A font designed nearly a century ago was adopted as the Underground’s corporate typeface and almost subliminally its usage has given an identity to London Transport and is now used for all of Transport for London’s media. With its distinctive sans-serif font for years known as ‘Underground’ it has capitals based on roman square capitals and a lower case said to be taken from 15th century Italian handwriting. A perfectly round ‘O’ the unusual use of a diamond dot above the ‘i’ and ‘j’ and with a capital M its diagonal stroke meeting at its centre, its design quite simply would change the way we read today.
By 1913 Johnston was a man already making a name for himself in the world of type. Then 35, Johnston had only really discovered his talent for (and love of) typography in his mid-twenties. By 1906, however, he had already been recognised as a man who had almost single-handedly revived and rediscovered the art of calligraphical type and lettering, and was the much-loved teacher of many of print’s future greats, his book, Writing & Illuminating & Lettering would be (and indeed still is, I should know, having once been a typesetter) one of the ‘must read’ texts for anyone in the typographical world.
His brief was that the typeface should have ‘the bold simplicity of the authentic lettering of the finest periods it should also be easy to read from a moving train and in bad lighting, be noticeably up-to-date with the times, and yet also be completely different from anything found on other shops and signage’ and finally, Johnston was told that each letter should be ‘a strong and unmistakeable symbol.’ It took him three years (in fact all likelihood it probably didn’t – Johnston was notorious for leaving commissions until the very last minute), but in 1915 Johnston delivered a character-set that met every single one of those demands.

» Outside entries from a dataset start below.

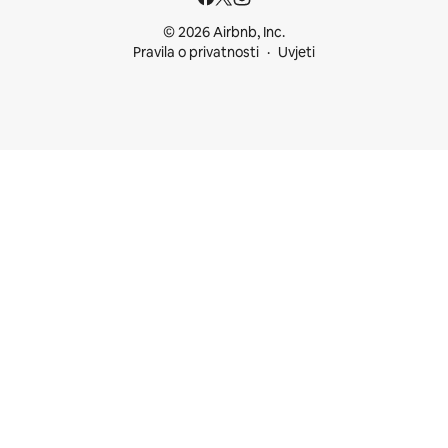
© 2026 Airbnb, Inc.
Pravila o privatnosti
Uvjeti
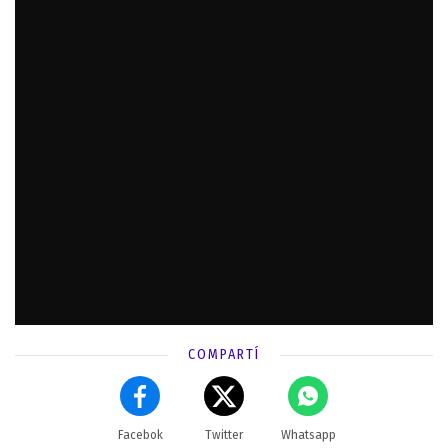
COMPARTÍ
Facebok
Twitter
Whatsapp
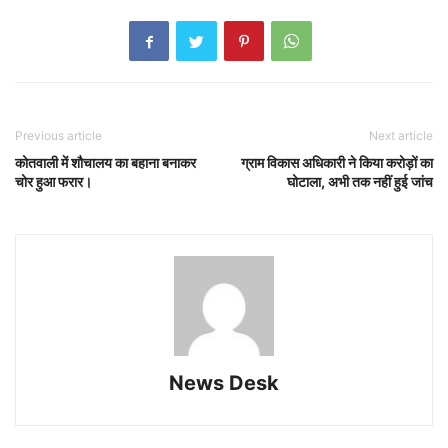
Previous article
Next article
कोतवाली में शौचालय का बहाना बनाकर
ग्राम विकास अधिकारी ने किया करोड़ों का
चोर हुआ फरार।
घोटाला, अभी तक नहीं हुई जांच
News Desk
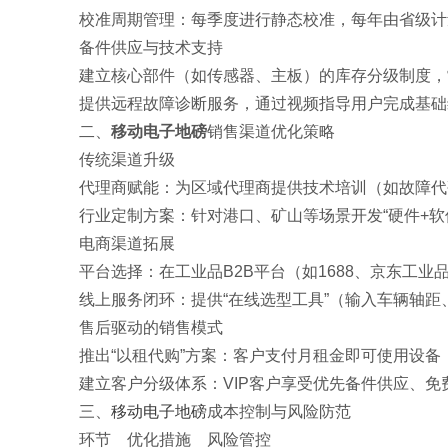
‌校准周期管理‌：每季度进行静态校准，每年由省级计
‌备件供应与技术支持‌
建立核心部件（如传感器、主板）的库存分级制度，常
提供远程故障诊断服务，通过视频指导用户完成基础
二、
移动电子地磅
销售渠道优化策略
‌传统渠道升级‌
‌代理商赋能‌：为区域代理商提供技术培训（如故障
‌行业定制方案‌：针对港口、矿山等场景开发“硬件+
‌电商渠道拓展‌
‌平台选择‌：在工业品B2B平台（如1688、京东
‌线上服务闭环‌：提供“在线选型工具”（输入车辆
‌售后驱动的销售模式‌
推出“以租代购”方案：客户支付月租金即可使用设备
建立客户分级体系：VIP客户享受优先备件供应、免
三、
移动电子地磅
成本控制与风险防范
‌环节‌ ‌优化措施‌ ‌风险管控‌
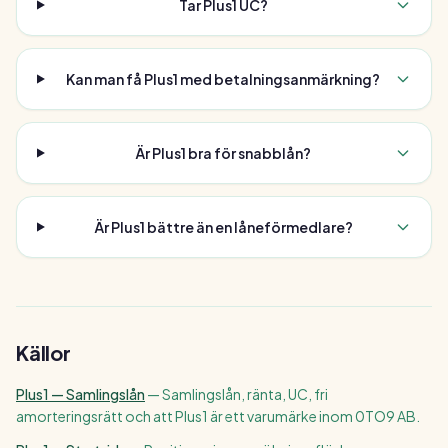
Tar Plus1 UC?
Kan man få Plus1 med betalningsanmärkning?
Är Plus1 bra för snabblån?
Är Plus1 bättre än en låneförmedlare?
Källor
Plus1 — Samlingslån
—
Samlingslån, ränta, UC, fri
amorteringsrätt och att Plus1 är ett varumärke inom 0TO9 AB.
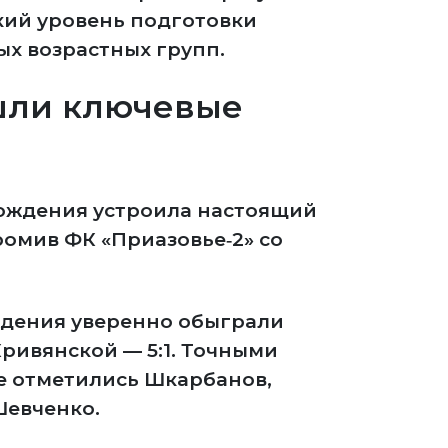
кий уровень подготовки
х возрастных групп.
шли ключевые
рождения устроила настоящий
ромив ФК «Приазовье‑2» со
ждения уверенно обыграли
Кривянской — 5:1. Точными
е отметились Шкарбанов,
Шевченко.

What Johnston created was, in effect, the very first modern ‘Sans-Serif’ typeface which are ‘fonts without the little kicks’. Open up a word processing program and print out this article (CabbieBlog is set in 9/11pt Arial if you’re interested), first in Times New Roman, then print it out in Arial (or Helvetica if you’re on a Mac) and look at the difference – you’ll see that the letters in the ‘Times’ version are slightly more ornate around the edges. This is because Times is a ‘Serif’ font and Arial is Sans-Serif. In the simplest, most generic terms, this is the difference between the two families.
Sans-Serif typefaces, therefore, are those ‘flourishless’ families like Verdana, Arial, Helvetica and the ubiquitous Comic Sans, faces that bless documents everywhere and virtually the entire internet. Sans-Serif faces are, in many ways, the living embodiment of text in the 20th Century and Johnston, with the typeface that he delivered, almost singlehandedly revived them as a valid and useful style. The typeface now renamed as Johnson Sans, has been subtly updated by Eiichi Kono in the late seventies.
The London Transport Roundel again designed by Johnston who took an existing design of the YMCA logo and turned the basic bulls-eye into the clear and strikingly handsome symbol we see today, and like his typeface was tweaked over many years by Johnston, a process which continues today even now.
The London Transport signs are made of vitreous enamel requiring a process of silk-screen printing and five separate firings in a furnace. Incredibly all are made by a third generation family A. J. Wells & Sons of Newport, Isle of Wight.